--- Document segment ---
August 6, 2010. Today they’re going to be shooting a scene for “The Closer” on our street. They’ve put up the NO PARKING, 7AM to 11PM signs on both sides of Gramercy Place, and for two blocks on each side of it on Hollywood Boulevard. The notice we got says they will be shooting driving scenes, and that there will be cameras and equipment on property, sidewalk, and curb lane. Interior and exterior dialogue. Occasional traffic and pedestrian control. Surveillance. Running cables. Generators. Picture vehicles. How exciting! I hope we can meet Kyra Sedgewick. That would mean we’re both only one degree of separation from Kevin Bacon. Cool!
But we’ll be gone most of the day. At 11:30 Emma Thompson is getting her star on Hollywood Boulevard, in front of the Pig & Whistle, next door to the Egyptian Theater. Maggie Gyllenhaal will be there, and Hugh Laurie of “House” and the “Blackadder” British television series. What a trio! We’re going to be there.
After that we’re going with our friends Jon and Marion to the Orange County Fair.
So is this a Los Angeles day, or what? Is this a Hollywood day? You bet. So it seems a good time to announce that we will be moving this month, going back to the Pacific Northwest, where Lee was born and bred and where I have spent many years. We’ll be looking for a little house somewhere. Somewhere that I can practically guarantee will be a lot quieter than here.
(UPDATE: August 9, 2010) We didn’t meet Kyra, though we saw the fancy gold sports car she would be driving. By the time we got back they had wrapped it all up, all 6 grip trucks, three StarWagons, and the dozen other trucks lining the streets.
(Emma’s star ceremony was one of the best ever. She was thrilled to have her star right outside a pub.
(As for the Fair … we had a great time. These days a big question is: What insane food will they be selling—and people eating!—this year, in a place that originated the fried Twinkie, fried Snickers, and other delights. Last year the big thing was chocolate-covered bacon. This year it was … fried butter! I kid you not. They stuck a stick in a stick of butter, coated it in batter, and fried it. I thought they missed a trick, this being Southern California, in not offering a healthy alternative for the heart-conscious: fried margarine. I should set up a booth next year. I’d make a fortune!)
We have loved living in Los Angeles, in East Hollywood, in Little Armenia and Thai Town … without ever moving! And I have a feeling that we’ve packed more adventures into our almost 4 years here, seen more of the city and its metro area, than many people who have lived here their whole lives have done. Our travels have taken us as far south as San Diego and the half a dozen Indian casinos south of Lake Elsinore. We’ve gone as far east as Palm Springs, west to Santa Barbara, and north to Red Rock Canyon and China Lake. And we’ve seen most of what there is to see on the way to and from those extremes.

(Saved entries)

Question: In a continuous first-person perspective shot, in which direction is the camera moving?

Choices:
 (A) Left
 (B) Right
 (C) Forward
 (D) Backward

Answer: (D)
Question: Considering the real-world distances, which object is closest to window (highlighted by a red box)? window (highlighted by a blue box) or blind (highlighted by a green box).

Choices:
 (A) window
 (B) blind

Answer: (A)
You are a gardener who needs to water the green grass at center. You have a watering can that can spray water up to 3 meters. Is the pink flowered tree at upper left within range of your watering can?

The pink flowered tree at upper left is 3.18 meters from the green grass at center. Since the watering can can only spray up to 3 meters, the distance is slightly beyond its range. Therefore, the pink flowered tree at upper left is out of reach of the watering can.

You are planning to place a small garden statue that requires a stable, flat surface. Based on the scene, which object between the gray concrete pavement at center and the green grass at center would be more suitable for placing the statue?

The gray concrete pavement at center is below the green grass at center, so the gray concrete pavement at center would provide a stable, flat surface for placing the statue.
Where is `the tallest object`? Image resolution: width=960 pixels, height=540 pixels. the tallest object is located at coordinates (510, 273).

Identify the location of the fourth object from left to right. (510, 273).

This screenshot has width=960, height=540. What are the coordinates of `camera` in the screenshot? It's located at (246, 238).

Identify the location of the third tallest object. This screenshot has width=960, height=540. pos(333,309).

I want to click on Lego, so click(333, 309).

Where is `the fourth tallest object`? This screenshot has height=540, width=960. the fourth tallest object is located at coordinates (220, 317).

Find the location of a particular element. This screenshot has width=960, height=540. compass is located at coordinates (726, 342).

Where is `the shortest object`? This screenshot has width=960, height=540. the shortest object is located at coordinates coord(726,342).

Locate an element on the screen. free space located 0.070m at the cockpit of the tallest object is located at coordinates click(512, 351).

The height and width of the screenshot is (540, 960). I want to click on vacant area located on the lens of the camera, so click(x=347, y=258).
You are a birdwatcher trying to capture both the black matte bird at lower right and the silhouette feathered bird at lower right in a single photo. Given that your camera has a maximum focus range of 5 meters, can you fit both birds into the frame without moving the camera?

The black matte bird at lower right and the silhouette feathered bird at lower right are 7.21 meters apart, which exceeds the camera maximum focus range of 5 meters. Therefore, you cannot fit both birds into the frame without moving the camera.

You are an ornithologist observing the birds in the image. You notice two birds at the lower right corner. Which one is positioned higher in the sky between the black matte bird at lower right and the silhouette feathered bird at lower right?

--- About this task ---
Condense the blog entry into two sentences.

--- Answer section ---
On August 6, 2010, a scene for "The Closer" was to be shot on the writer's street, while the writer planned to attend Emma Thompson's star ceremony on Hollywood Boulevard and then visit the Orange County Fair with friends Jon and Marion. The writer announced a move back to the Pacific Northwest that month, and an August 9 update reports that they did not meet Kyra, that Emma's ceremony was one of the best ever, and that the fair's new food that year was fried butter.